Fumihiko Takeuchi 1 , Ralph McGinnis 1 , * , Stephane Bourgeois 1 , Chris Barnes 1 , Niclas Eriksson 2 , Nicole Soranzo 1 , Pamela Whittaker 1 , Venkatesh Ranganath 1 , Vasudev Kumanduri 1 , William McLaren 1 , Lennart Holm 3 , Jonatan Lindh 3 , Anders Rane 3 , Mia Wadelius 4 , Panos Deloukas 1 , *
20 March 2009
We report the first genome-wide association study (GWAS) whose sample size (1,053 Swedish subjects) is sufficiently powered to detect genome-wide significance ( p<1.5×10 −7) for polymorphisms that modestly alter therapeutic warfarin dose. The anticoagulant drug warfarin is widely prescribed for reducing the risk of stroke, thrombosis, pulmonary embolism, and coronary malfunction. However, Caucasians vary widely (20-fold) in the dose needed for therapeutic anticoagulation, and hence prescribed doses may be too low (risking serious illness) or too high (risking severe bleeding). Prior work established that ∼30% of the dose variance is explained by single nucleotide polymorphisms (SNPs) in the warfarin drug target VKORC1 and another ∼12% by two non-synonymous SNPs ( *2, *3) in the cytochrome P450 warfarin-metabolizing gene CYP2C9. We initially tested each of 325,997 GWAS SNPs for association with warfarin dose by univariate regression and found the strongest statistical signals ( p<10 −78) at SNPs clustering near VKORC1 and the second lowest p-values ( p<10 −31) emanating from CYP2C9. No other SNPs approached genome-wide significance. To enhance detection of weaker effects, we conducted multiple regression adjusting for known influences on warfarin dose ( VKORC1, CYP2C9, age, gender) and identified a single SNP (rs2108622) with genome-wide significance ( p = 8.3×10 −10) that alters protein coding of the CYP4F2 gene. We confirmed this result in 588 additional Swedish patients ( p<0.0029) and, during our investigation, a second group provided independent confirmation from a scan of warfarin-metabolizing genes. We also thoroughly investigated copy number variations, haplotypes, and imputed SNPs, but found no additional highly significant warfarin associations. We present power analysis of our GWAS that is generalizable to other studies, and conclude we had 80% power to detect genome-wide significance for common causative variants or markers explaining at least 1.5% of dose variance. These GWAS results provide further impetus for conducting large-scale trials assessing patient benefit from genotype-based forecasting of warfarin dose.

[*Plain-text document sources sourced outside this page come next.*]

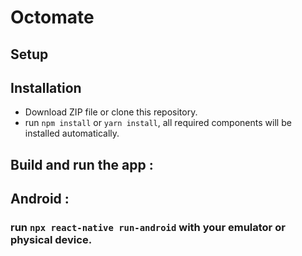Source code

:# Octomate

## Setup

## Installation

- Download ZIP file or clone this repository.
- run `npm install` or `yarn install`, all required components will be installed automatically.

## Build and run the app :

## Android :

### run `npx react-native run-android` with your emulator or physical device.
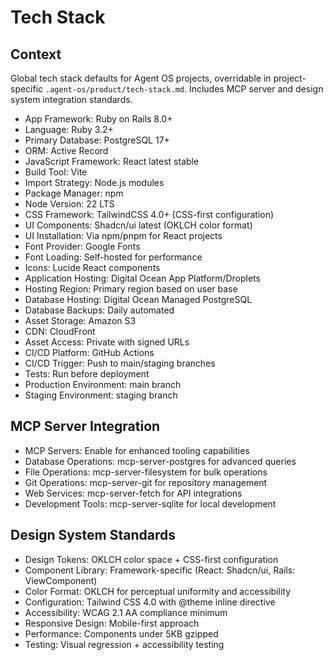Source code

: # Tech Stack

## Context

Global tech stack defaults for Agent OS projects, overridable in project-specific `.agent-os/product/tech-stack.md`. Includes MCP server and design system integration standards.

- App Framework: Ruby on Rails 8.0+
- Language: Ruby 3.2+
- Primary Database: PostgreSQL 17+
- ORM: Active Record
- JavaScript Framework: React latest stable
- Build Tool: Vite
- Import Strategy: Node.js modules
- Package Manager: npm
- Node Version: 22 LTS
- CSS Framework: TailwindCSS 4.0+ (CSS-first configuration)
- UI Components: Shadcn/ui latest (OKLCH color format)
- UI Installation: Via npm/pnpm for React projects
- Font Provider: Google Fonts
- Font Loading: Self-hosted for performance
- Icons: Lucide React components
- Application Hosting: Digital Ocean App Platform/Droplets
- Hosting Region: Primary region based on user base
- Database Hosting: Digital Ocean Managed PostgreSQL
- Database Backups: Daily automated
- Asset Storage: Amazon S3
- CDN: CloudFront
- Asset Access: Private with signed URLs
- CI/CD Platform: GitHub Actions
- CI/CD Trigger: Push to main/staging branches
- Tests: Run before deployment
- Production Environment: main branch
- Staging Environment: staging branch

## MCP Server Integration

- MCP Servers: Enable for enhanced tooling capabilities
- Database Operations: mcp-server-postgres for advanced queries
- File Operations: mcp-server-filesystem for bulk operations
- Git Operations: mcp-server-git for repository management
- Web Services: mcp-server-fetch for API integrations
- Development Tools: mcp-server-sqlite for local development

## Design System Standards

- Design Tokens: OKLCH color space + CSS-first configuration
- Component Library: Framework-specific (React: Shadcn/ui, Rails: ViewComponent)
- Color Format: OKLCH for perceptual uniformity and accessibility
- Configuration: Tailwind CSS 4.0 with @theme inline directive
- Accessibility: WCAG 2.1 AA compliance minimum
- Responsive Design: Mobile-first approach
- Performance: Components under 5KB gzipped
- Testing: Visual regression + accessibility testing
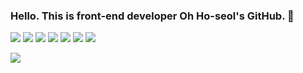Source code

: ### Hello. This is front-end developer Oh Ho-seol's GitHub. 👋


<sapn><img src="https://img.shields.io/badge/HTML5-E34F26?style=for-the-badge&logo=HTML5&logoColor=white"></sapn>
<sapn><img src="https://img.shields.io/badge/CSS3-1572B6?style=for-the-badge&logo=CSS3&logoColor=white"></sapn>
<sapn><img src="https://img.shields.io/badge/JavaScript-F7DF1E?style=for-the-badge&logo=JavaScript&logoColor=white"></sapn>
<sapn><img src="https://img.shields.io/badge/React-61DAFB?style=for-the-badge&logo=React&logoColor=white"></sapn>
<sapn><img src="https://img.shields.io/badge/Next.js-000000?style=for-the-badge&logo=Next.js&logoColor=white"></sapn>
<sapn><img src="https://img.shields.io/badge/Node.jss-339933?style=for-the-badge&logo=Node.js&logoColor=white"></sapn>
<sapn><img src="https://img.shields.io/badge/MongoDB-47A248?style=for-the-badge&logo=MongoDB&logoColor=white"></sapn>


<img src="https://capsule-render.vercel.app/api?type=wave&color=auto&height=300&section=header&text=capsule%20render&fontSize=90" />

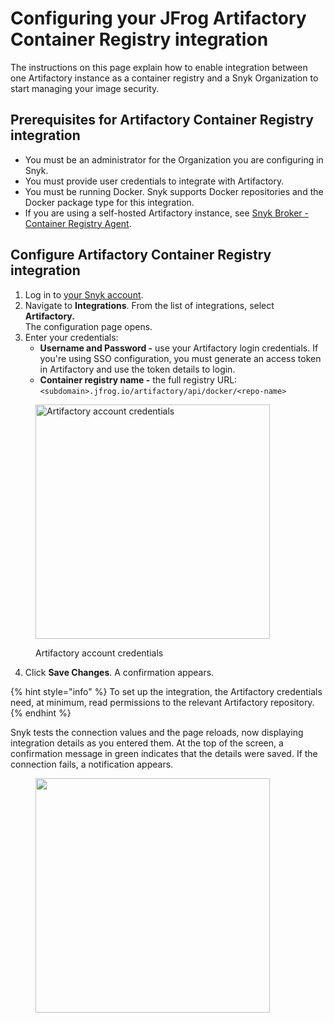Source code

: # Configuring your JFrog Artifactory Container Registry integration

The instructions on this page explain how to enable integration between one Artifactory instance as a container registry and a Snyk Organization to start managing your image security.

## Prerequisites for Artifactory Container Registry integration

* You must be an administrator for the Organization you are configuring in Snyk.
* You must provide user credentials to integrate with Artifactory.&#x20;
* You must be running Docker. Snyk supports Docker repositories and the Docker package type for this integration.
* If you are using a self-hosted Artifactory instance, see [Snyk Broker - Container Registry Agent](../../../../enterprise-setup/snyk-broker/snyk-broker-container-registry-agent/).

## Configure Artifactory Container Registry integration&#x20;

1. Log in to [your Snyk account](https://app.snyk.io).
2. Navigate to **Integrations**. From the list of integrations, select **Artifactory.** \
   The configuration page opens.
3. Enter your credentials:
   * **Username and Password  -** use your Artifactory login credentials. If you're using SSO configuration, you must generate an access token in Artifactory and use the token details to login.
   * **Container registry name -** the full registry URL: `<subdomain>.jfrog.io/artifactory/api/docker/<repo-name>`

<figure><img src="https://user-images.githubusercontent.com/112600/144875482-078b715e-2834-469b-9983-7e88a65f175e.png" alt="Artifactory account credentials" width="375"><figcaption><p>Artifactory account credentials</p></figcaption></figure>

4. Click **Save Changes**.  A confirmation appears.

{% hint style="info" %}
To set up the integration, the Artifactory credentials need, at minimum, read permissions to the relevant Artifactory repository.
{% endhint %}

Snyk tests the connection values and the page reloads, now displaying integration details as you entered them. At the top of the screen, a confirmation message in green indicates that the details were saved. If the connection fails, a notification appears.

<figure><img src="../../../../.gitbook/assets/artifactory_confirmation.png" alt="" width="375"><figcaption></figcaption></figure>
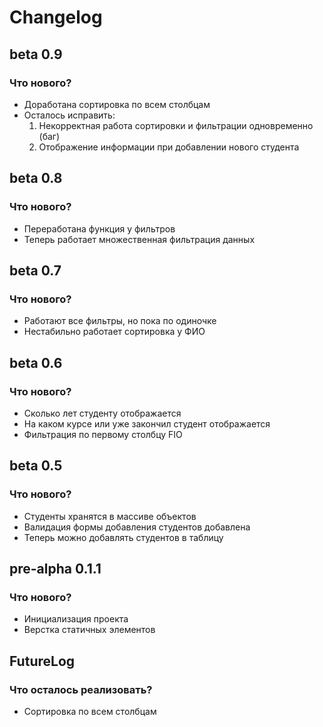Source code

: # Changelog


## beta 0.9

### Что нового?

- Доработана сортировка по всем столбцам
- Осталось исправить:
  1. Некорректная работа сортировки и фильтрации одновременно (баг)
  2. Отображение информации при добавлении нового студента

## beta 0.8

### Что нового?

- Переработана функция у фильтров
- Теперь работает множественная фильтрация данных

## beta 0.7

### Что нового?

- Работают все фильтры, но пока по одиночке
- Нестабильно работает сортировка у ФИО


## beta 0.6

### Что нового?

- Сколько лет студенту отображается
- На каком курсе или уже закончил студент отображается
- Фильтрация по первому столбцу FIO

## beta 0.5

### Что нового?

- Студенты хранятся в массиве объектов
- Валидация формы добавления студентов добавлена
- Теперь можно добавлять студентов в таблицу

## pre-alpha 0.1.1

### Что нового?

- Инициализация проекта
- Верстка статичных элементов


## FutureLog
### Что осталось реализовать?

- Сортировка по всем столбцам
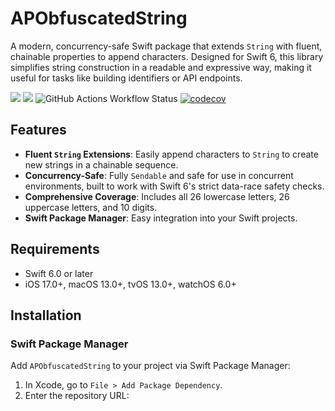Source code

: # APObfuscatedString

A modern, concurrency-safe Swift package that extends `String` with fluent, chainable properties to append characters. Designed for Swift 6, this library simplifies string construction in a readable and expressive way, making it useful for tasks like building identifiers or API endpoints.

[![](https://img.shields.io/endpoint?url=https%3A%2F%2Fswiftpackageindex.com%2Fapi%2Fpackages%2Faporat%2FAPObfuscatedString%2Fbadge%3Ftype%3Dswift-versions)](https://swiftpackageindex.com/aporat/APObfuscatedString)
[![](https://img.shields.io/endpoint?url=https%3A%2F%2Fswiftpackageindex.com%2Fapi%2Fpackages%2Faporat%2FAPObfuscatedString%2Fbadge%3Ftype%3Dplatforms)](https://swiftpackageindex.com/aporat/APObfuscatedString)
![GitHub Actions Workflow Status](https://github.com/aporat/APObfuscatedString/actions/workflows/ci.yml/badge.svg)
[![codecov](https://codecov.io/github/aporat/APObfuscatedString/graph/badge.svg?token=OHF9AE0KMC)](https://codecov.io/github/aporat/APObfuscatedString)

## Features
- **Fluent `String` Extensions**: Easily append characters to `String` to create new strings in a chainable sequence.
- **Concurrency-Safe**: Fully `Sendable` and safe for use in concurrent environments, built to work with Swift 6's strict data-race safety checks.
- **Comprehensive Coverage**: Includes all 26 lowercase letters, 26 uppercase letters, and 10 digits.
- **Swift Package Manager**: Easy integration into your Swift projects.

## Requirements
- Swift 6.0 or later
- iOS 17.0+, macOS 13.0+, tvOS 13.0+, watchOS 6.0+

## Installation

### Swift Package Manager
Add `APObfuscatedString` to your project via Swift Package Manager:

1. In Xcode, go to `File > Add Package Dependency`.
2. Enter the repository URL:
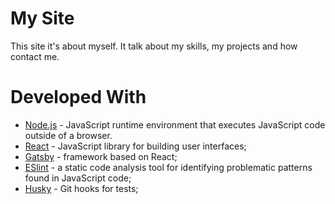 # My Site
This site it's about myself. It talk about my skills, my projects and how contact me.  

# Developed With
* [Node.js](https://nodejs.org) - JavaScript runtime environment that executes JavaScript code outside of a browser.
* [React](https://reactjs.org) - JavaScript library for building user interfaces;
* [Gatsby](https://www.gatsbyjs.org/) -  framework based on React;
* [ESlint](https://eslint.org/) - a static code analysis tool for identifying problematic patterns found in JavaScript code;
* [Husky](https://github.com/typicode/husky) - Git hooks for tests;
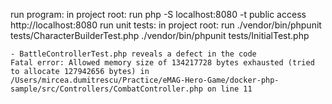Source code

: run program:
    in project root:
     run
      php -S localhost:8080 -t public 
      access http://localhost:8080
run unit tests:
    in project root:
    run
     ./vendor/bin/phpunit tests/CharacterBuilderTest.php
     ./vendor/bin/phpunit tests/InitialTest.php
    
    - BattleControllerTest.php reveals a defect in the code
    Fatal error: Allowed memory size of 134217728 bytes exhausted (tried to allocate 127942656 bytes) in /Users/mircea.dumitrescu/Practice/eMAG-Hero-Game/docker-php-sample/src/Controllers/CombatController.php on line 11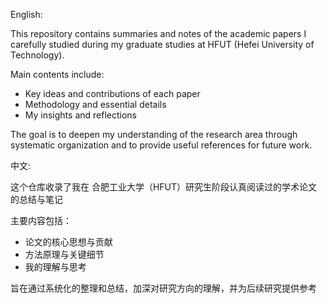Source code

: English:

This repository contains summaries and notes of the academic papers I carefully studied during my graduate studies at HFUT (Hefei University of Technology).

Main contents include:
- Key ideas and contributions of each paper
- Methodology and essential details
- My insights and reflections

The goal is to deepen my understanding of the research area through systematic organization and to provide useful references for future work.

中文:

这个仓库收录了我在 合肥工业大学（HFUT）研究生阶段认真阅读过的学术论文的总结与笔记

主要内容包括：
- 论文的核心思想与贡献
- 方法原理与关键细节
- 我的理解与思考

旨在通过系统化的整理和总结，加深对研究方向的理解，并为后续研究提供参考
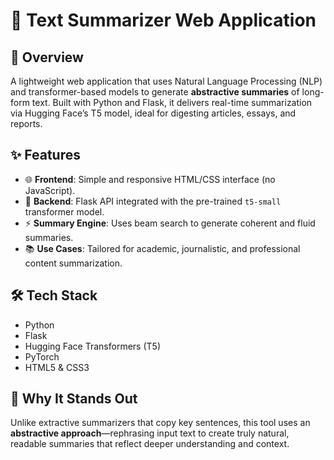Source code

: # 📝 Text Summarizer Web Application

## 🚀 Overview  
A lightweight web application that uses Natural Language Processing (NLP) and transformer-based models to generate **abstractive summaries** of long-form text. Built with Python and Flask, it delivers real-time summarization via Hugging Face’s T5 model, ideal for digesting articles, essays, and reports.

## ✨ Features
- 🌐 **Frontend**: Simple and responsive HTML/CSS interface (no JavaScript).
- 🧠 **Backend**: Flask API integrated with the pre-trained `t5-small` transformer model.
- ⚡ **Summary Engine**: Uses beam search to generate coherent and fluid summaries.
- 📚 **Use Cases**: Tailored for academic, journalistic, and professional content summarization.

## 🛠️ Tech Stack
- Python  
- Flask  
- Hugging Face Transformers (T5)  
- PyTorch  
- HTML5 & CSS3  

## 🧩 Why It Stands Out  
Unlike extractive summarizers that copy key sentences, this tool uses an **abstractive approach**—rephrasing input text to create truly natural, readable summaries that reflect deeper understanding and context.

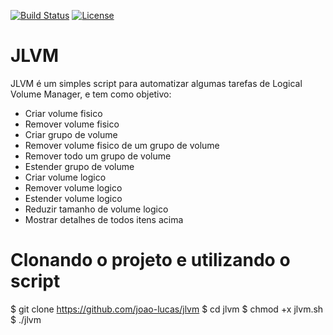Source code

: 
[![Build Status](https://travis-ci.org/mschwager/gitem.svg?branch=master)](https://travis-ci.org/mschwager/gitem)
[![License](https://img.shields.io/packagist/l/doctrine/orm.svg)](https://img.shields.io/packagist/l/doctrine/orm.svg) 

# JLVM

JLVM é um simples script para automatizar algumas tarefas de Logical Volume Manager, e tem como objetivo:

* Criar volume fisico
* Remover volume fisico
* Criar grupo de volume
* Remover volume fisico de um grupo de volume
* Remover todo um grupo de volume
* Estender grupo de volume
* Criar volume logico
* Remover volume logico
* Estender volume logico
* Reduzir tamanho de volume logico
* Mostrar detalhes de todos itens acima


# Clonando o projeto e utilizando o script
$ git clone https://github.com/joao-lucas/jlvm
$ cd jlvm
$ chmod +x jlvm.sh
$ ./jlvm

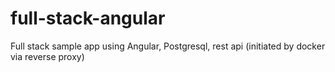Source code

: # full-stack-angular
Full stack sample app using Angular, Postgresql, rest api (initiated by docker via reverse proxy)
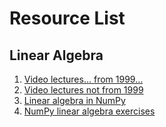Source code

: # Resource List

## Linear Algebra
1. [Video lectures... from 1999...](https://ocw.mit.edu/courses/18-06-linear-algebra-spring-2010/video_galleries/video-lectures/)
1. [Video lectures not from 1999](https://www.khanacademy.org/math/linear-algebra)
1. [Linear algebra in NumPy](https://numericalmethodssullivan.github.io/ch-linearalgebra.html)
1. [NumPy linear algebra exercises](https://www.w3resource.com/python-exercises/numpy/linear-algebra/index.php)

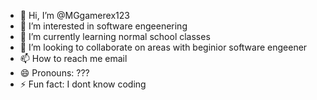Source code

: - 👋 Hi, I’m @MGgamerex123
- 👀 I’m interested in software engeenering
- 🌱 I’m currently learning normal school classes
- 💞️ I’m looking to collaborate on areas with beginior software engeener
- 📫 How to reach me email
- 😄 Pronouns: ???
- ⚡ Fun fact: I dont know coding

<!---
MGgamerex123/MGgamerex123 is a ✨ special ✨ repository because its `README.md` (this file) appears on your GitHub profile.
You can click the Preview link to take a look at your changes.
--->

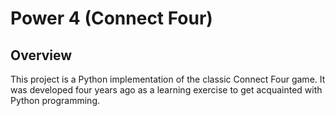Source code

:
# Power 4 (Connect Four)
## Overview
This project is a Python implementation of the classic Connect Four game. It was developed four years ago as a learning exercise to get acquainted with Python programming.
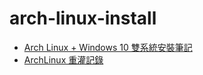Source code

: # arch-linux-install

- [Arch Linux + Windows 10 雙系統安裝筆記](https://hackmd.io/@shinobumw/SyfFFj9OZ)
- [ArchLinux 重灌記錄](https://hackmd.io/@shinobumw/BJA3FVifm)
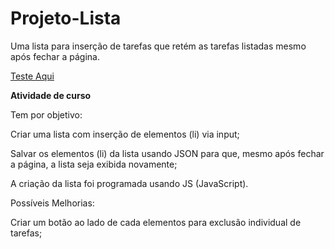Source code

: # Projeto-Lista
Uma lista para inserção de tarefas que retém as tarefas listadas mesmo após fechar a página.

[Teste Aqui](https://kingkarpa.github.io/Projeto-Lista/)

**Atividade de curso**

Tem por objetivo:

  Criar uma lista com inserção de elementos (li) via input;
 
  Salvar os elementos (li) da lista usando JSON para que, mesmo após fechar a página, a lista seja exibida novamente;
 
  A criação da lista foi programada usando JS (JavaScript).
 
Possíveis Melhorias:

 Criar um botão ao lado de cada elementos para exclusão individual de tarefas;
 
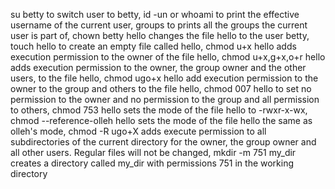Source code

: su betty to switch user to betty, id -un or whoami to print the effective username of the current user, groups to prints all the groups the current user is part of, chown betty hello changes the file hello to the user betty, touch hello to create an empty file called hello, chmod u+x hello adds execution permission to the owner of the file hello, chmod u+x,g+x,o+r hello adds execution permission to the owner, the group owner and the other users, to the file hello, chmod ugo+x hello add execution permission to the owner to the group and others to the file hello, chmod 007 hello to set no permission to the owner and no permission to the group and all permission to others, chmod 753 hello sets the mode of the file hello to -rwxr-x-wx, chmod --reference-olleh hello sets the mode of the file hello the same as olleh's mode, chmod -R ugo+X adds execute permission to all subdirectories of the current directory for the owner, the group owner and all other users. Regular files will not be changed, mkdir -m 751 my_dir creates a directory called my_dir with permissions 751 in the working directory
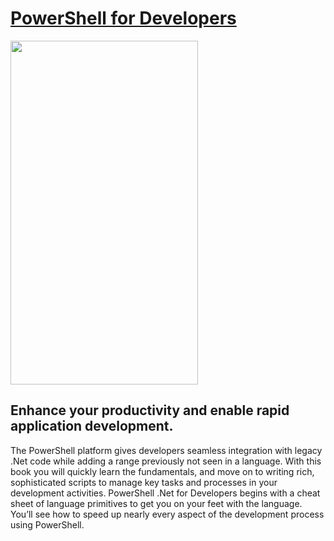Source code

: <a href="http://shop.oreilly.com/product/0636920024491.do">PowerShell for Developers</a>
========================================================================================

<a href="http://shop.oreilly.com/product/0636920024491.do"><img height="550" width="300"  src="http://dougfinke.com/images/PowerShellForDevelopers.png"></a>
<h2>Enhance your productivity and enable rapid application development.</h2><p>
The PowerShell platform gives developers seamless integration with legacy .Net code while adding a range previously not seen in a language. With this book you will quickly learn the fundamentals, and move on to writing rich, sophisticated scripts to manage key tasks and processes in your development activities. PowerShell .Net for Developers begins with a cheat sheet of language primitives to get you on your feet with the language. You’ll see how to speed up nearly every aspect of the development process using PowerShell.
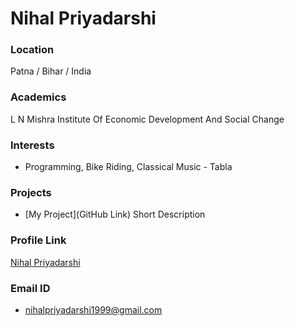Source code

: # Nihal Priyadarshi

### Location

Patna / Bihar / India

### Academics

L N Mishra Institute Of Economic Development And Social Change

### Interests

- Programming, Bike Riding, Classical Music - Tabla

### Projects

- [My Project](GitHub Link) Short Description

### Profile Link

[Nihal Priyadarshi](https://github.com/Nihal-Priyadarshi)

### Email ID

- nihalpriyadarshi1999@gmail.com
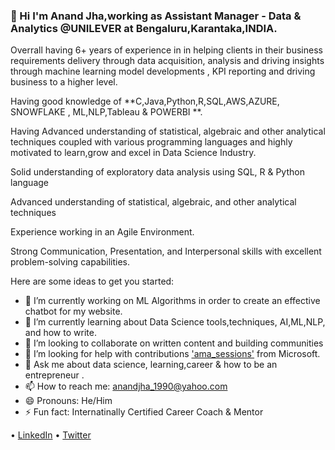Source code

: ### 👋 Hi I'm Anand Jha,working as Assistant Manager - Data & Analytics @UNILEVER at Bengaluru,Karantaka,INDIA.

Overrall having 6+ years of experience in in helping clients in their business requirements delivery through data acquisition, analysis and driving insights through machine learning model developments , KPI reporting  and driving business to a higher level.

Having good knowledge of **C,Java,Python,R,SQL,AWS,AZURE, SNOWFLAKE , ML,NLP,Tableau & POWERBI **.

Having Advanced understanding of statistical, algebraic and other analytical techniques coupled with various programming languages and highly motivated to learn,grow and excel in Data Science Industry.

Solid understanding of exploratory data analysis using SQL, R & Python language

Advanced understanding of statistical, algebraic, and other analytical techniques

Experience working in an Agile Environment.

Strong Communication, Presentation, and Interpersonal skills with excellent problem-solving capabilities.

Here are some ideas to get you started:

- 🔭 I’m currently working on ML Algorithms in order to create an effective chatbot for my website.
- 🌱 I’m currently learning about Data Science tools,techniques, AI,ML,NLP, and how to write.
- 👯 I’m looking to collaborate on written content and building communities
- 🤔 I’m looking for help with contributions ['ama_sessions'](https://app.slack.com/client/T015K1W04H5/C016T70CJ3T/details/top) from Microsoft.
- 💬 Ask me about data science, learning,career & how to be an entrepreneur .
- 📫 How to reach me: [anandjha_1990@yahoo.com](mailto:anandjha_1990@yahoo.com)
- 😄 Pronouns: He/Him
- ⚡ Fun fact: Internatinally Certified Career Coach & Mentor

• [LinkedIn](https://www.linkedin.com/in/anandjha90/) • [Twitter](https://twitter.com/jha_anandjha)
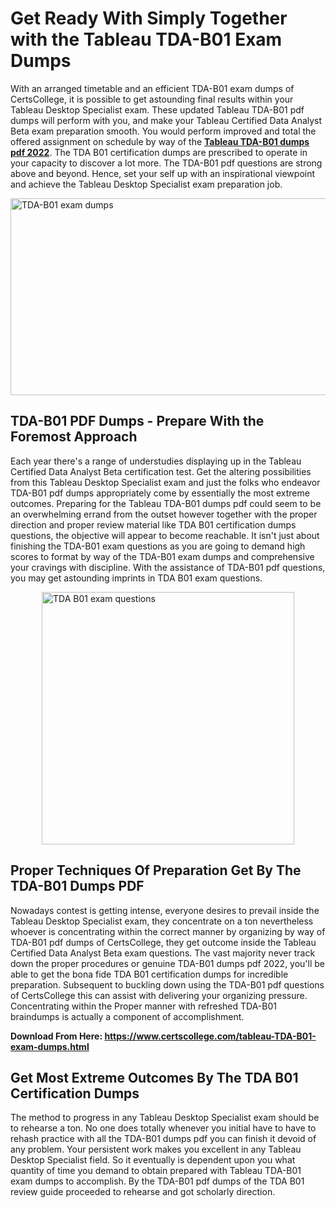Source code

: <h1><strong>Get Ready With Simply Together with the Tableau TDA-B01 Exam Dumps&nbsp;</strong></h1>
<p><span style="font-weight: 400;">With an arranged timetable and an efficient  TDA-B01 exam dumps of CertsCollege, it is possible to get astounding final results within your Tableau Desktop Specialist exam. These updated Tableau TDA-B01 pdf dumps will perform with you, and make your Tableau Certified Data Analyst Beta exam preparation smooth. You would perform improved and total the offered assignment on schedule by way of the <strong><a href="https://www.certscollege.com/tableau-TDA-B01-exam-dumps.html">Tableau TDA-B01 dumps pdf 2022</a></strong>. The TDA B01 certification dumps are prescribed to operate in your capacity to discover a lot more. The  TDA-B01 pdf questions are strong above and beyond. Hence, set your self up with an inspirational viewpoint and achieve the Tableau Desktop Specialist exam preparation job.&nbsp;</span></p>
<p><span style="font-weight: 400;"><img style="display: block; margin-left: auto; margin-right: auto;" src="https://i.ibb.co/CPDK3ps/Yellow-and-Blue-Initiative-Blog-Banner.png" alt="TDA-B01 exam dumps" width="559" height="315" /></span></p>
<h2><strong>TDA-B01 PDF Dumps - Prepare With the Foremost Approach</strong></h2>
<p><span style="font-weight: 400;">Each year there's a range of understudies displaying up in the Tableau Certified Data Analyst Beta certification test. Get the altering possibilities from this Tableau Desktop Specialist exam and just the folks who endeavor TDA-B01 pdf dumps appropriately come by essentially the most extreme outcomes. Preparing for the Tableau TDA-B01 dumps pdf could seem to be an overwhelming errand from the outset however together with the proper direction and proper review material like TDA B01 certification dumps questions, the objective will appear to become reachable. It isn't just about finishing the TDA-B01 exam questions as you are going to demand high scores to format by way of the TDA-B01 exam dumps and comprehensive your cravings with discipline. With the assistance of TDA-B01 pdf questions, you may get astounding imprints in TDA B01 exam questions.</span></p>
<p><span style="font-weight: 400;"><a href="https://tinyurl.com/ycd3cruj"><img style="display: block; margin-left: auto; margin-right: auto;" src="https://i.ibb.co/9tMrhdY/Teacher-Appreciation-Invitation.png" alt="TDA B01 exam questions " width="404" height="404" /></a></span></p>
<h2><strong>Proper Techniques Of Preparation Get By The TDA-B01 Dumps PDF</strong></h2>
<p><span style="font-weight: 400;">Nowadays contest is getting intense, everyone desires to prevail inside the Tableau Desktop Specialist exam, they concentrate on a ton nevertheless whoever is concentrating within the correct manner by organizing by way of TDA-B01 pdf dumps of CertsCollege, they get outcome inside the Tableau Certified Data Analyst Beta exam questions. The vast majority never track down the proper procedures or genuine TDA-B01 dumps pdf 2022, you'll be able to get the bona fide TDA B01 certification dumps for incredible preparation. Subsequent to buckling down using the  TDA-B01 pdf questions of CertsCollege this can assist with delivering your organizing pressure. Concentrating within the Proper manner with refreshed TDA-B01 braindumps is actually a component of accomplishment.</span></p>
<p><span style="font-weight: 400;"><strong>Download From Here: <a href="https://www.certscollege.com/tableau-TDA-B01-exam-dumps.html">https://www.certscollege.com/tableau-TDA-B01-exam-dumps.html</a></strong></span></p>
<h2><strong>Get Most Extreme Outcomes By The TDA B01 Certification Dumps</strong></h2>
<p><span style="font-weight: 400;">The method to progress in any Tableau Desktop Specialist exam should be to rehearse a ton. No one does totally whenever you initial have to have to rehash practice with all the TDA-B01 dumps pdf you can finish it devoid of any problem. Your persistent work makes you excellent in any Tableau Desktop Specialist field. So it eventually is dependent upon you what quantity of time you demand to obtain prepared with Tableau TDA-B01 exam dumps to accomplish. By the TDA-B01 pdf dumps of the TDA B01 review guide proceeded to rehearse and got scholarly direction.</span></p>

Recently, geneticists have begun assaying hundreds of thousands of genetic markers covering the entire human genome to systematically search for and identify genes that cause disease. We have extended this “genome-wide association study” (GWAS) method by assaying ∼326,000 markers in 1,053 Swedish patients in order to identify genes that alter response to the anticoagulant drug warfarin. Warfarin is widely prescribed to reduce blood clotting in order to protect high-risk patients from stroke, thrombosis, and heart attack. But patients vary widely (20-fold) in the warfarin dose needed for proper blood thinning, which means that initial doses in some patients are too high (risking severe bleeding) or too low (risking serious illness). Our GWAS detected two genes ( VKORC1, CYP2C9) already known to cause ∼40% of the variability in warfarin dose and discovered a new gene ( CYP4F2) contributing 1%–2% of the variability. Since our GWAS searched the entire genome, additional genes having a major influence on warfarin dose might not exist or be found in the near-term. Hence, clinical trials assessing patient benefit from individualized dose forecasting based on a patient's genetic makeup at VKORC1, CYP2C9 and possibly CYP4F2 could provide state-of-the-art clinical benchmarks for warfarin use during the foreseeable future.